* **THE EXERCISE**: Print the entries below word for word, starting at their first line and ending with the line that contains "ಸೇರಿಕೊಳ್ಳುತ್ತಾರೆ", including both of those lines.

* **Entries taken from a collection**:
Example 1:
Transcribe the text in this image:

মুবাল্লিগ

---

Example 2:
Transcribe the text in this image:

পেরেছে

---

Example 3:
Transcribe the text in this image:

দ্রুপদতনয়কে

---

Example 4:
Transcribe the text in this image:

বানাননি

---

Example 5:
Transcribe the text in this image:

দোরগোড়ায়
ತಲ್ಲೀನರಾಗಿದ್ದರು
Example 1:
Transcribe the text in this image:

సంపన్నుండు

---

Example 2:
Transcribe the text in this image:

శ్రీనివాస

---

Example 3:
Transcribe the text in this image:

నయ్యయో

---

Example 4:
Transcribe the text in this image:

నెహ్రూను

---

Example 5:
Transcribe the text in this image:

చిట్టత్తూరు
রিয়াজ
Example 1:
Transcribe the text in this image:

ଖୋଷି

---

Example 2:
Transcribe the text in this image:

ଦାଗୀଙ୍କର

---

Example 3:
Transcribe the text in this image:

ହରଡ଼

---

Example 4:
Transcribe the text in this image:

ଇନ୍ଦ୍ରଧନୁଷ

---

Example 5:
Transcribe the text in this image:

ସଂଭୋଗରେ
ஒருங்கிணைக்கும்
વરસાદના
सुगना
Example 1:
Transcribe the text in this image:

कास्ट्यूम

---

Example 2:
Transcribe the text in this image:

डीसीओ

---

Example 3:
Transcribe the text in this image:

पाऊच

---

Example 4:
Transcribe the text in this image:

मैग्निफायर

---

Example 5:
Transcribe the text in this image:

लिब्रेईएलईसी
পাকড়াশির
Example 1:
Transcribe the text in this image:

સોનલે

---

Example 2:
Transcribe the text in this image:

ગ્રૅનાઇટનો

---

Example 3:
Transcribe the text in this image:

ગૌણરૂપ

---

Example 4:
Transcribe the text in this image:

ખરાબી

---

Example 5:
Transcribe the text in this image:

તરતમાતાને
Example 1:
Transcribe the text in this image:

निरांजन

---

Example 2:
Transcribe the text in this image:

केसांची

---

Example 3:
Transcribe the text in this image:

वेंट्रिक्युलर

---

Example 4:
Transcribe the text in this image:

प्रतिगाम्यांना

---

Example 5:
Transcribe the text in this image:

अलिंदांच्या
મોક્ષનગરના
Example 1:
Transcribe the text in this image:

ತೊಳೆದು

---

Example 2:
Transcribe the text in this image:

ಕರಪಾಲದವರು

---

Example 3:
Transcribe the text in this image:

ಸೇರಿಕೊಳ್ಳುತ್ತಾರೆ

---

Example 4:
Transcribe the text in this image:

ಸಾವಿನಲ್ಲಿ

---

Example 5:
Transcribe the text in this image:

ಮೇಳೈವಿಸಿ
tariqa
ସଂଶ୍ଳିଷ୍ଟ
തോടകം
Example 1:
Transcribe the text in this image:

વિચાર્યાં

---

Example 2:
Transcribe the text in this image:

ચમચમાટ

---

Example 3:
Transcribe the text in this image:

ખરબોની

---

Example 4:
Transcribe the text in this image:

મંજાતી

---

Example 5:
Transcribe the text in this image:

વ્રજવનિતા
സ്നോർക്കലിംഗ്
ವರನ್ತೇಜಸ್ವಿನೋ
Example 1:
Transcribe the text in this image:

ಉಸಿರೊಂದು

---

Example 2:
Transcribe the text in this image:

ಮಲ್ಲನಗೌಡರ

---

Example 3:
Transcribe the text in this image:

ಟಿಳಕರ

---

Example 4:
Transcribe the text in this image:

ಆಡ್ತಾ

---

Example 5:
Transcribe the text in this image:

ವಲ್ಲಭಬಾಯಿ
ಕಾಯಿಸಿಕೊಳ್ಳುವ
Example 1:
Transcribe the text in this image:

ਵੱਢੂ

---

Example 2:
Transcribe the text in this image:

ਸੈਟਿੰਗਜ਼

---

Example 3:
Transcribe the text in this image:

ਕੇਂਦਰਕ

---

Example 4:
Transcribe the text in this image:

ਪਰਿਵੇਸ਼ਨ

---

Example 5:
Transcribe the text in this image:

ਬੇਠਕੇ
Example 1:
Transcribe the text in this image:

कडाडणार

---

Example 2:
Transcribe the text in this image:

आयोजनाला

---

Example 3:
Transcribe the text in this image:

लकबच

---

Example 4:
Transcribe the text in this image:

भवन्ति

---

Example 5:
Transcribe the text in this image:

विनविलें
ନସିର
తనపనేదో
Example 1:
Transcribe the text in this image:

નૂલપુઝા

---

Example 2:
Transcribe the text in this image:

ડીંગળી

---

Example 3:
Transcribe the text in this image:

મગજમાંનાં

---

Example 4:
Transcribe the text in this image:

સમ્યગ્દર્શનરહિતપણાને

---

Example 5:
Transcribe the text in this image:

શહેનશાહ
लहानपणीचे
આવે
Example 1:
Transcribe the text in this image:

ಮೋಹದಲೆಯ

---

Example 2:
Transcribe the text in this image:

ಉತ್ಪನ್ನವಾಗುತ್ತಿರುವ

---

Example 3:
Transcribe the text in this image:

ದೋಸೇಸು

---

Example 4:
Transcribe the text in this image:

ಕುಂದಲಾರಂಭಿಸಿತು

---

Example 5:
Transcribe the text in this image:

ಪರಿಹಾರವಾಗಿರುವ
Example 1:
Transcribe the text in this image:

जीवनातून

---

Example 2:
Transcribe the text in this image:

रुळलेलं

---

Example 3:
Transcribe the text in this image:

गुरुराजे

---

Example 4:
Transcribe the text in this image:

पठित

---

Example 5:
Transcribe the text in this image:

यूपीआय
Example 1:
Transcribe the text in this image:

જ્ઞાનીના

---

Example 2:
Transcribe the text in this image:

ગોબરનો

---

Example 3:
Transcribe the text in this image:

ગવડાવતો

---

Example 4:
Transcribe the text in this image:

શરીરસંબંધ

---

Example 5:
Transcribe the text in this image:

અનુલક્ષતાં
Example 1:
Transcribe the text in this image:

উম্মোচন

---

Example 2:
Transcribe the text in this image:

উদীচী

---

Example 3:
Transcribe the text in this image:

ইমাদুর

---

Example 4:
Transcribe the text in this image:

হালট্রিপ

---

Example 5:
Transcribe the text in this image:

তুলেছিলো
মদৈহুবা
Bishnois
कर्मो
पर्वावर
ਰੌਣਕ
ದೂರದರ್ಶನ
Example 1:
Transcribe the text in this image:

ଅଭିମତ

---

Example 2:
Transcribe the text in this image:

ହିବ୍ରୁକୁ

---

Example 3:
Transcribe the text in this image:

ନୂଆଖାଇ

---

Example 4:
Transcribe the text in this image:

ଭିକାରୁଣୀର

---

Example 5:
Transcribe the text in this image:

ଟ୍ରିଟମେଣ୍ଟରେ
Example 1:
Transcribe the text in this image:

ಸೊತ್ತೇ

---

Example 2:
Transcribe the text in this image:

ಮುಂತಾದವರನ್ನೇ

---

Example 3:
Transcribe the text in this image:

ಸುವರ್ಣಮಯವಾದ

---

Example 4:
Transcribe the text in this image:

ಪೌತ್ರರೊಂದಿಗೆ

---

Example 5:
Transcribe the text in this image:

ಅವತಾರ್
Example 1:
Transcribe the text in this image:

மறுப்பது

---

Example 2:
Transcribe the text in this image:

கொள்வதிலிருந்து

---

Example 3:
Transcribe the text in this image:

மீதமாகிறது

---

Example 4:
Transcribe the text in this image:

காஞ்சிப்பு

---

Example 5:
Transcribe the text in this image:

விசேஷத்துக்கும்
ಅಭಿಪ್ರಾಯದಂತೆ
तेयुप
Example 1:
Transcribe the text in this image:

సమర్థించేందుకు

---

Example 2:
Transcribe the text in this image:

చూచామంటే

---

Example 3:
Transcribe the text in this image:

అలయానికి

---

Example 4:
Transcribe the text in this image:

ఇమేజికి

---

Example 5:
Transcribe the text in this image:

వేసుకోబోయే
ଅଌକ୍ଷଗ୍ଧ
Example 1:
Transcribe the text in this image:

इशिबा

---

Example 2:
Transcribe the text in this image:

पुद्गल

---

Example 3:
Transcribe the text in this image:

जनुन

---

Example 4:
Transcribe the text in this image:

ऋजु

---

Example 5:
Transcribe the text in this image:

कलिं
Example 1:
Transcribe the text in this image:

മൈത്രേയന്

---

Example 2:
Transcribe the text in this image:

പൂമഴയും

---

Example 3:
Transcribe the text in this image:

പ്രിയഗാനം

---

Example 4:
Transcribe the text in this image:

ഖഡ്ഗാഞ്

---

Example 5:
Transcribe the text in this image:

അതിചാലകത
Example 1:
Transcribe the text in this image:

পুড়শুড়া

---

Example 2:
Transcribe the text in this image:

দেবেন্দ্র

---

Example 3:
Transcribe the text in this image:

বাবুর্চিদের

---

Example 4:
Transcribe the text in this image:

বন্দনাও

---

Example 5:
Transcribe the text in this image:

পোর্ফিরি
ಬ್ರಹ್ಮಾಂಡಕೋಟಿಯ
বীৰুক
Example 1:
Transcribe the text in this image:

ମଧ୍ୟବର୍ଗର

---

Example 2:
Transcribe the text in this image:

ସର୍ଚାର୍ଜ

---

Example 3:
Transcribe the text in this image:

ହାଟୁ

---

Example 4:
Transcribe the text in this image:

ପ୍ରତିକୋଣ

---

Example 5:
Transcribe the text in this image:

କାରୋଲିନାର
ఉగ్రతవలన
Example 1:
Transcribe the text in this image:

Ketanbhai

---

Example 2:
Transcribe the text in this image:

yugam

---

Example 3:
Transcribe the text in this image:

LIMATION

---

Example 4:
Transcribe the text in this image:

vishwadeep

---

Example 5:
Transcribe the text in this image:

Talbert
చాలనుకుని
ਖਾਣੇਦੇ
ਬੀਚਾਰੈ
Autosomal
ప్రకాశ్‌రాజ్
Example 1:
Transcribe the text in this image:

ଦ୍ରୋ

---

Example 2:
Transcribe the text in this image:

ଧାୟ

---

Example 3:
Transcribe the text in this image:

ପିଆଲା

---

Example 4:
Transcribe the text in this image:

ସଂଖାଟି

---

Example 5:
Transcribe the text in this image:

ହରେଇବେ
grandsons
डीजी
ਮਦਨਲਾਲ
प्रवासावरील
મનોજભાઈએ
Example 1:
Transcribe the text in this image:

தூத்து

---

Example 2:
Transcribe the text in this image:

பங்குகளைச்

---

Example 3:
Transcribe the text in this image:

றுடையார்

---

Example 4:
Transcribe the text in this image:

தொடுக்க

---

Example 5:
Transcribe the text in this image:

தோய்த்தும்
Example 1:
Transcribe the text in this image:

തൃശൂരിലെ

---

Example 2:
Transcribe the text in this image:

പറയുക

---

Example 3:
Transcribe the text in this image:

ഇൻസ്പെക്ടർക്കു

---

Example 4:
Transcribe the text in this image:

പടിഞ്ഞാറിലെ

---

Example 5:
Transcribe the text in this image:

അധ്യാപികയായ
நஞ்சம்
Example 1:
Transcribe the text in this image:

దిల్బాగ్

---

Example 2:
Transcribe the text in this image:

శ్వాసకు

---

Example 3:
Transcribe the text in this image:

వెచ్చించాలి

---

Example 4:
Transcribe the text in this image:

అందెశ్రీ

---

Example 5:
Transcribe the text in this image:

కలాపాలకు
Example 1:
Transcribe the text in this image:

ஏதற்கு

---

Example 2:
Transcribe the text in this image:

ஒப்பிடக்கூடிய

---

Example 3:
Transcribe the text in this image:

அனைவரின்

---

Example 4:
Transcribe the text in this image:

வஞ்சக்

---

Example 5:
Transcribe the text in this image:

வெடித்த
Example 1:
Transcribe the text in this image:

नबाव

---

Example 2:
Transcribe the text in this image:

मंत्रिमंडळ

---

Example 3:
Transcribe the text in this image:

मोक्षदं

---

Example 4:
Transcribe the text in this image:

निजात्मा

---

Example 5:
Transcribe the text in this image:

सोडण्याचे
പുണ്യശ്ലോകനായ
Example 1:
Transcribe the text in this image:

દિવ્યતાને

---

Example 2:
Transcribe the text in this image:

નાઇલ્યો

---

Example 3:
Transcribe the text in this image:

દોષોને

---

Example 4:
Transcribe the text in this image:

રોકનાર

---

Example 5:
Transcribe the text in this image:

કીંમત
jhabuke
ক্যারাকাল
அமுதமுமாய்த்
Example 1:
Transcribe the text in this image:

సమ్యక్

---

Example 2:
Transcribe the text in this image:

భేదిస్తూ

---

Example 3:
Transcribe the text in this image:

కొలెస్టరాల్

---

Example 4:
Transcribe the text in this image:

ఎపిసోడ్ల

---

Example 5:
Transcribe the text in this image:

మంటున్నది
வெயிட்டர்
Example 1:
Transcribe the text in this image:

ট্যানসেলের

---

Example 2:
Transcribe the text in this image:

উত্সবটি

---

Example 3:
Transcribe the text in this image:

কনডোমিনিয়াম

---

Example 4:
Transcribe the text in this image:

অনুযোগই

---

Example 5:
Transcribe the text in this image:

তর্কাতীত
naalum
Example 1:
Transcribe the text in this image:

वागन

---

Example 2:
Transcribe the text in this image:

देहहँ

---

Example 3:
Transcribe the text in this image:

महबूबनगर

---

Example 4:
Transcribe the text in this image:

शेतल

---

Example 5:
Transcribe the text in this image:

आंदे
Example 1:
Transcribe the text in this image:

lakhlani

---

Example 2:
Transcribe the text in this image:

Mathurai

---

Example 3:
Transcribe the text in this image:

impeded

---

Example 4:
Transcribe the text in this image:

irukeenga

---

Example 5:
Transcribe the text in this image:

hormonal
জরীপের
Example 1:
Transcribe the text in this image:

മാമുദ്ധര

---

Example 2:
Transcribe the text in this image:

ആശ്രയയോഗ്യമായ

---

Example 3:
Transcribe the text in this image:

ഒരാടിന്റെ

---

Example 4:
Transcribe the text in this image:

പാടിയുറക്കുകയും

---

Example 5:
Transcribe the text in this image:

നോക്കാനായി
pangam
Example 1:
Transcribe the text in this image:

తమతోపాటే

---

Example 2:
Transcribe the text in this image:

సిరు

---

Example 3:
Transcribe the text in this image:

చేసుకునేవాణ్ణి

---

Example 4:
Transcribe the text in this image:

* **WRITTEN RESPONSE**:
Example 1:
Transcribe the text in this image:

মুবাল্লিগ

---

Example 2:
Transcribe the text in this image:

পেরেছে

---

Example 3:
Transcribe the text in this image:

দ্রুপদতনয়কে

---

Example 4:
Transcribe the text in this image:

বানাননি

---

Example 5:
Transcribe the text in this image:

দোরগোড়ায়
ತಲ್ಲೀನರಾಗಿದ್ದರು
Example 1:
Transcribe the text in this image:

సంపన్నుండు

---

Example 2:
Transcribe the text in this image:

శ్రీనివాస

---

Example 3:
Transcribe the text in this image:

నయ్యయో

---

Example 4:
Transcribe the text in this image:

నెహ్రూను

---

Example 5:
Transcribe the text in this image:

చిట్టత్తూరు
রিয়াজ
Example 1:
Transcribe the text in this image:

ଖୋଷି

---

Example 2:
Transcribe the text in this image:

ଦାଗୀଙ୍କର

---

Example 3:
Transcribe the text in this image:

ହରଡ଼

---

Example 4:
Transcribe the text in this image:

ଇନ୍ଦ୍ରଧନୁଷ

---

Example 5:
Transcribe the text in this image:

ସଂଭୋଗରେ
ஒருங்கிணைக்கும்
વરસાદના
सुगना
Example 1:
Transcribe the text in this image:

कास्ट्यूम

---

Example 2:
Transcribe the text in this image:

डीसीओ

---

Example 3:
Transcribe the text in this image:

पाऊच

---

Example 4:
Transcribe the text in this image:

मैग्निफायर

---

Example 5:
Transcribe the text in this image:

लिब्रेईएलईसी
পাকড়াশির
Example 1:
Transcribe the text in this image:

સોનલે

---

Example 2:
Transcribe the text in this image:

ગ્રૅનાઇટનો

---

Example 3:
Transcribe the text in this image:

ગૌણરૂપ

---

Example 4:
Transcribe the text in this image:

ખરાબી

---

Example 5:
Transcribe the text in this image:

તરતમાતાને
Example 1:
Transcribe the text in this image:

निरांजन

---

Example 2:
Transcribe the text in this image:

केसांची

---

Example 3:
Transcribe the text in this image:

वेंट्रिक्युलर

---

Example 4:
Transcribe the text in this image:

प्रतिगाम्यांना

---

Example 5:
Transcribe the text in this image:

अलिंदांच्या
મોક્ષનગરના
Example 1:
Transcribe the text in this image:

ತೊಳೆದು

---

Example 2:
Transcribe the text in this image:

ಕರಪಾಲದವರು

---

Example 3:
Transcribe the text in this image:

ಸೇರಿಕೊಳ್ಳುತ್ತಾರೆ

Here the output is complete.